▶ [Task directions]
Across the whole listing, copy out every line that includes the string "Trafikstyrelsen".

::::::::::

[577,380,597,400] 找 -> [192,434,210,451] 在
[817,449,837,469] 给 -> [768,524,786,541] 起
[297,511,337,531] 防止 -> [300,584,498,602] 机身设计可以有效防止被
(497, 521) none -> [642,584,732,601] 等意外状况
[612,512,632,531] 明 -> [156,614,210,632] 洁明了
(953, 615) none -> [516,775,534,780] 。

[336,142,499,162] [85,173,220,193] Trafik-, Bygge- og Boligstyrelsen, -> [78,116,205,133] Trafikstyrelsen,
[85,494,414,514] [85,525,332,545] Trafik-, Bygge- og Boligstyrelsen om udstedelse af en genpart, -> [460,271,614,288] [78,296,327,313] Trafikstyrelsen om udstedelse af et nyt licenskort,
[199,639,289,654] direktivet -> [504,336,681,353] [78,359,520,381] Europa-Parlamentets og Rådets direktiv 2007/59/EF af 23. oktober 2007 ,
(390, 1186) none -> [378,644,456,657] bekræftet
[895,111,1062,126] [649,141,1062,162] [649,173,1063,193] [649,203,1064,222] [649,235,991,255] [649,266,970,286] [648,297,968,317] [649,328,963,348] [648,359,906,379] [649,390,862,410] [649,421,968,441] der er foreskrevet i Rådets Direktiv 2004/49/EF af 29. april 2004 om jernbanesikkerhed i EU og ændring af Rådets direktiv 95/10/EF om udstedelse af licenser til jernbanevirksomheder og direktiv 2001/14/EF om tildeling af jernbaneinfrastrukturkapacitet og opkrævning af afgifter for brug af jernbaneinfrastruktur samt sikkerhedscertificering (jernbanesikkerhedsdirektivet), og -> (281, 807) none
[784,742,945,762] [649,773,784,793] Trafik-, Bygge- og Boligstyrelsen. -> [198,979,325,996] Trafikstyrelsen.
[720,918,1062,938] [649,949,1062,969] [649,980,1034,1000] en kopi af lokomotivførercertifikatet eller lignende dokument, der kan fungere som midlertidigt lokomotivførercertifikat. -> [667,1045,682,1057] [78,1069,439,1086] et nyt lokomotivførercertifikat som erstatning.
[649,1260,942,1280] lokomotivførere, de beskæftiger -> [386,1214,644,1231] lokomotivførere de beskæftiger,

::::::::::

▶ [Task response]
[336,142,499,162] [85,173,220,193] Trafik-, Bygge- og Boligstyrelsen, -> [78,116,205,133] Trafikstyrelsen,
[85,494,414,514] [85,525,332,545] Trafik-, Bygge- og Boligstyrelsen om udstedelse af en genpart, -> [460,271,614,288] [78,296,327,313] Trafikstyrelsen om udstedelse af et nyt licenskort,
[784,742,945,762] [649,773,784,793] Trafik-, Bygge- og Boligstyrelsen. -> [198,979,325,996] Trafikstyrelsen.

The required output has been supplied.